**DOCUMENT TEXT**
Some of our wealthy clients need to raise finance because they are not in a position to purchase solely with cash, whilst others use borrowing to help with their financial planning and to protect against tax and currency risks.

One of the specialists we work with is Anderson Harris. Director, Adrian Anderson, explains

“Private banks don’t have a high-street presences so it is virtually impossible to access this finance without a specialist broker. Banks’ lending criteria vary considerably so a bank suitable for one client will not be to another. The broker who really understands the private banks will know not only the most suitable bank for a particular client but the right contact within it, to secure the best terms.”

Knightsbridge Wealth works with property advisers, a team of architects, as well as private banks and property finance specialists with a single objective – to put together the team of advisers appropriate to each of our client’s unique circumstances and requirements.

Knightsbridge Wealth working with UBS:

The best of both worlds

Knightsbridge Private Wealth and UBS - best of both worlds

When Knightsbridge Wealth was conceived, the senior partners were acutely aware that international clients want the reassurance of working with a well-established, renowned brand.

We wanted to work with a global name, but were also convinced of the importance of being fiercely independent – to be able to use other banks, and fund managers, depending on our client’s priorities.

Knightsbridge Wealth has formed such a partnership with UBS – the Union Bank of Switzerland. Management.

UBS is one of the world’s most prestigious wealth management and investment banks, and have chosen to partner with only a very small number of UK Regulated Financial Advisory businesses. And Knightsbridge Wealth is the only one that specifically focuses on the international market.

Alex Wilson of UBS says

”Our partnership allows Knightsbridge Wealth clients full access to UBS products, services and solutions at specially discounted rates, together with our research and intelligence spanning the globe. Both firms have undertaken extensive due diligence to ensure that this partnership offers clients the very best Wealth Management service available within the market.”

Stuart Poonawala, Founding Partner at Knightsbridge wealth added

“We work closely with UBS’ Client Advisers and Product Specialists to ensure that our clients receive only the most appropriate and competitive products and solutions available. We believe that the combination of Knightsbridge Wealth’s advisory capability together with UBS’ investment products offers our clients an unrivalled investment service.”

**ACTIVITY**
Can you print the whole passage on Knightsbridge Wealth above, word for word?

**RECORDS PROVIDED**

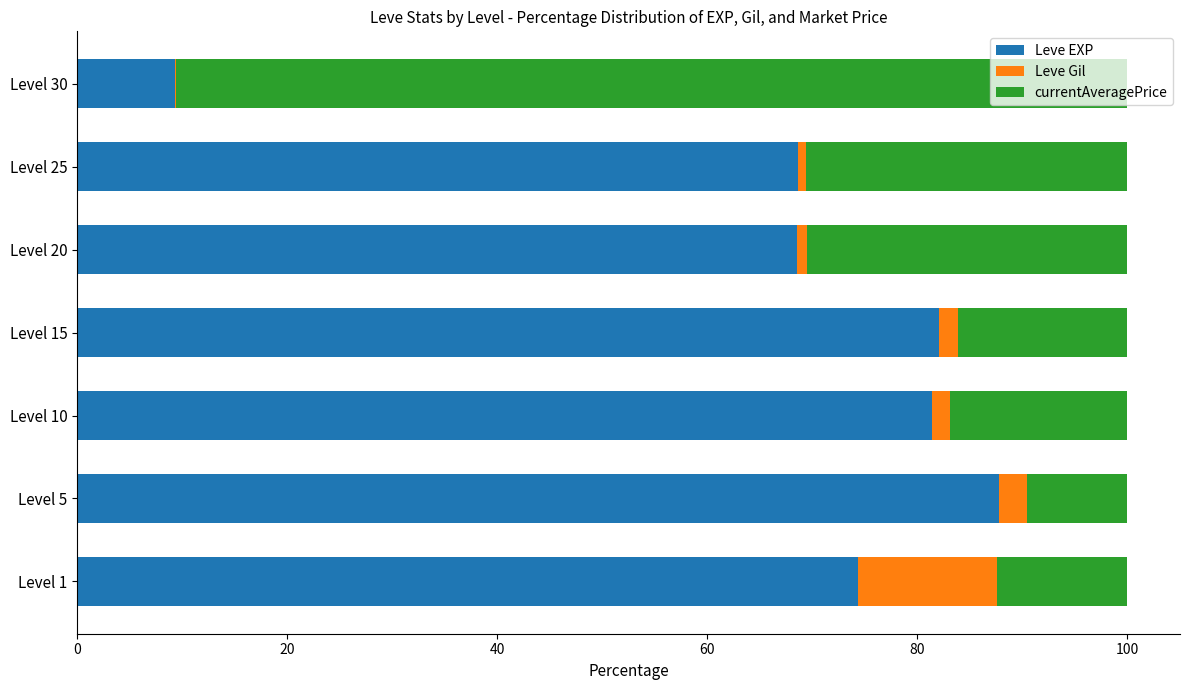

Is it true that Leve EXP equals 87.8 at Level 5?

True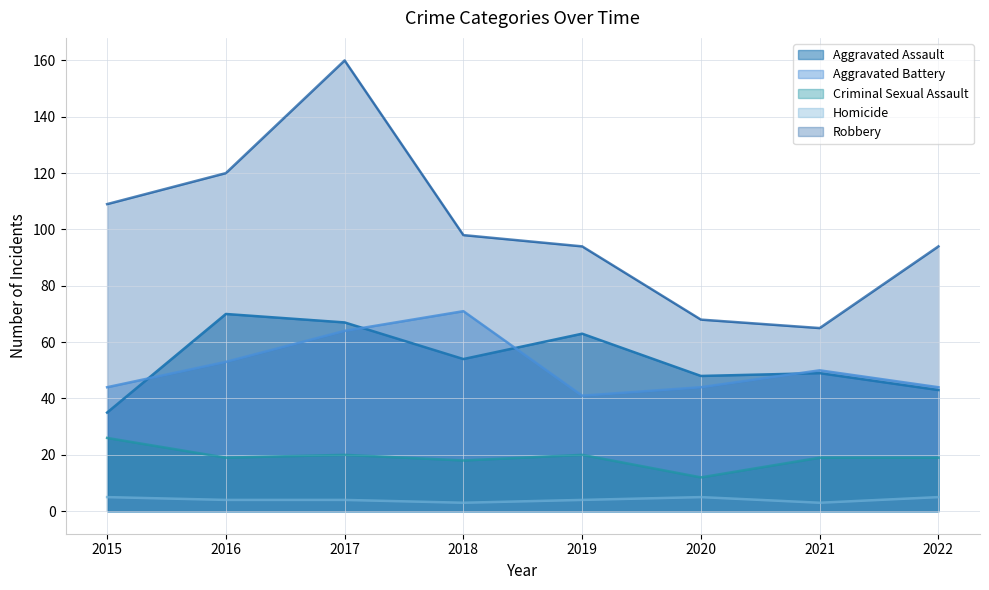

True or false: Criminal Sexual Assault and Aggravated Assault intersect in this chart.

False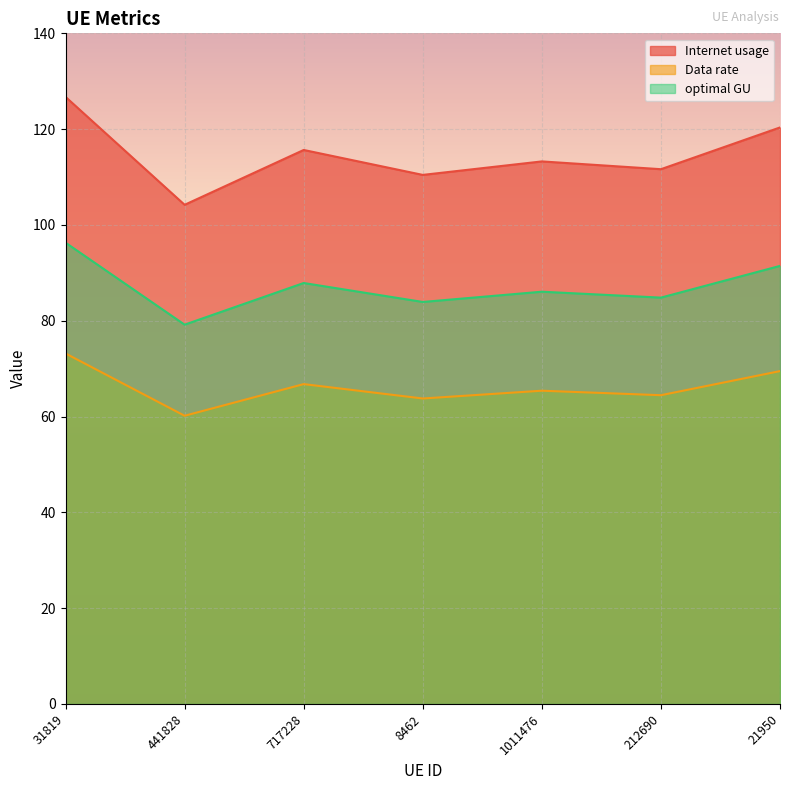

What is the minimum value for Internet usage?

104.2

**RESPONSE BELOW**
Some of our wealthy clients need to raise finance because they are not in a position to purchase solely with cash, whilst others use borrowing to help with their financial planning and to protect against tax and currency risks.

One of the specialists we work with is Anderson Harris. Director, Adrian Anderson, explains

“Private banks don’t have a high-street presences so it is virtually impossible to access this finance without a specialist broker. Banks’ lending criteria vary considerably so a bank suitable for one client will not be to another. The broker who really understands the private banks will know not only the most suitable bank for a particular client but the right contact within it, to secure the best terms.”

Knightsbridge Wealth works with property advisers, a team of architects, as well as private banks and property finance specialists with a single objective – to put together the team of advisers appropriate to each of our client’s unique circumstances and requirements.

Knightsbridge Wealth working with UBS:

The best of both worlds

Knightsbridge Private Wealth and UBS - best of both worlds

When Knightsbridge Wealth was conceived, the senior partners were acutely aware that international clients want the reassurance of working with a well-established, renowned brand.

We wanted to work with a global name, but were also convinced of the importance of being fiercely independent – to be able to use other banks, and fund managers, depending on our client’s priorities.

Knightsbridge Wealth has formed such a partnership with UBS – the Union Bank of Switzerland. Management.

UBS is one of the world’s most prestigious wealth management and investment banks, and have chosen to partner with only a very small number of UK Regulated Financial Advisory businesses. And Knightsbridge Wealth is the only one that specifically focuses on the international market.

Alex Wilson of UBS says

”Our partnership allows Knightsbridge Wealth clients full access to UBS products, services and solutions at specially discounted rates, together with our research and intelligence spanning the globe. Both firms have undertaken extensive due diligence to ensure that this partnership offers clients the very best Wealth Management service available within the market.”

Stuart Poonawala, Founding Partner at Knightsbridge wealth added

“We work closely with UBS’ Client Advisers and Product Specialists to ensure that our clients receive only the most appropriate and competitive products and solutions available. We believe that the combination of Knightsbridge Wealth’s advisory capability together with UBS’ investment products offers our clients an unrivalled investment service.”